High-profile credit breaches involving major corporations have been in the news lately. Home Depot, Dairy Queen, United Parcel Service, and JP Morgan were a few of the most recent victims. As a precaution, customers are advised to check their statements carefully for unusual activity. The companies whose customers were believed to be affected usually are offered free credit monitoring for a year.
This type of information theft has become so commonplace that Congress has been called upon to act. Rather than wait for Congress, there are several things you can do to protect your financial and personal information.
Pay with cash.
Cash is anonymous and protects you from identity theft or fraud. Servers will often take the credit card in a restaurant and leave to process the transaction. Paying with cash assures no exchange of personal information when your payment leaves the table. As a side benefit, using cash encourages frugal spending.
Protect your smartphone.
Today’s smartphones are part wallet, part telephone, and part computer. Your smartphone is a treasure trove of information to a thief. The phone grants access to your online banking, email, passwords to online accounts, and would allow a thief to reset all of your account passwords using your email account.
Most smartphones have the ability to encrypt the phone’s data and lock the screen so it can only be opened with a password.

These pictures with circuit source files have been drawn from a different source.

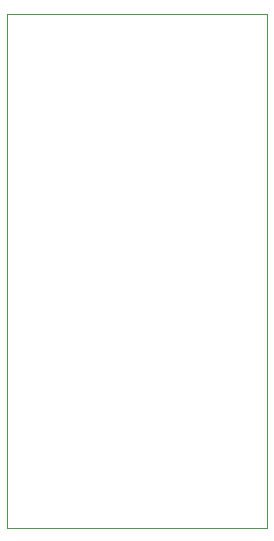
<source format=gbr>
%TF.GenerationSoftware,KiCad,Pcbnew,(6.0.2)*%
%TF.CreationDate,2022-04-22T09:08:27+08:00*%
%TF.ProjectId,usb-nvme,7573622d-6e76-46d6-952e-6b696361645f,rev?*%
%TF.SameCoordinates,Original*%
%TF.FileFunction,Profile,NP*%
%FSLAX46Y46*%
G04 Gerber Fmt 4.6, Leading zero omitted, Abs format (unit mm)*
G04 Created by KiCad (PCBNEW (6.0.2)) date 2022-04-22 09:08:27*
%MOMM*%
%LPD*%
G01*
G04 APERTURE LIST*
%TA.AperFunction,Profile*%
%ADD10C,0.100000*%
%TD*%
G04 APERTURE END LIST*
D10*
X22000000Y0D02*
X22000000Y-43500000D01*
X22000000Y-43500000D02*
X0Y-43500000D01*
X0Y-43500000D02*
X0Y0D01*
X0Y0D02*
X22000000Y0D01*
M02*

</source>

This is a simple and effective step to take to protect your most vulnerable information, yet only 38% of smartphone owners do this. Be sure to log out before closing applications – especially banking and bill payment apps. Never store login or password information in an app’s data-entry fields for easy access later.
Smart phones are easy to lose. An easy safeguard against a lost (or stolen) phone is to install a location-tracking app. Both Apple’s iPhone and Android phones have these apps. As an added precaution, you should set up your phone so that you can remotely erase its data. This service is available through most wireless carriers.
Check financial statements carefully.
This is good advice even if you’re not a potential victim of an information breach. Order a credit report from one of the reporting agencies every 4 months to check for unusual activity. Pay close attention to any new accounts that may have been opened since the last report. Be sure to review your bank and investment account statements each month.
Take the two-step approach.
Many financial institutions have begun to offer two-step verification in order to access your account. Typically this involves logging in with a password and then an additional security code is required before the account access is granted. The second code is sent to your email account or by text to your phone. Some institutions provide a physical code generator to ensure it is really the account owner who is logging in.
Follow smart email practices.
Never click through an alert from your financial institution even if you think you recognize the sender. Phishing scams are cleverly disguised to look legitimate. Go directly to your online account to see if they sent the alert and take any necessary action in the account. Never log into your accounts over “free WiFi” networks where hackers could collect your login information. It’s safer to purchase a hotspot from your wireless provider, or to subscribe to a hotspot provider, where networks are password protected and provide additional levels of security.
Consider what you share on social media.
Posting too much personal information online opens you up to identity theft, so it’s best to be thoughtful about the information you share. Thieves can build a profile of you based on trips you have taken, personality quizzes you complete, product pages you “liked,” and groups you joined. Scammers can use this information to send highly-targeted emails to you pretending to be someone you know or a business you trust. These “phishing” scam emails often include links to an infected website or opens a program that grants the thieves access to your computer or device.
It is nearly impossible to avoid the risk of identity theft completely. However, following these best practices can minimize your risk. If you detect unusual or fraudulent activity, notify the financial institution involved so they can freeze your account immediately. You may need to file a complaint with the Federal Trade Commission and your local police department.
- Security breaches at financial institutions and major stores make us all vulnerable to identity theft.
- Follow online security best practices to minimize the risk of having your information stolen electronically.
- Vigilance is the best protection. Be sure to monitor your statements and credit reports regularly.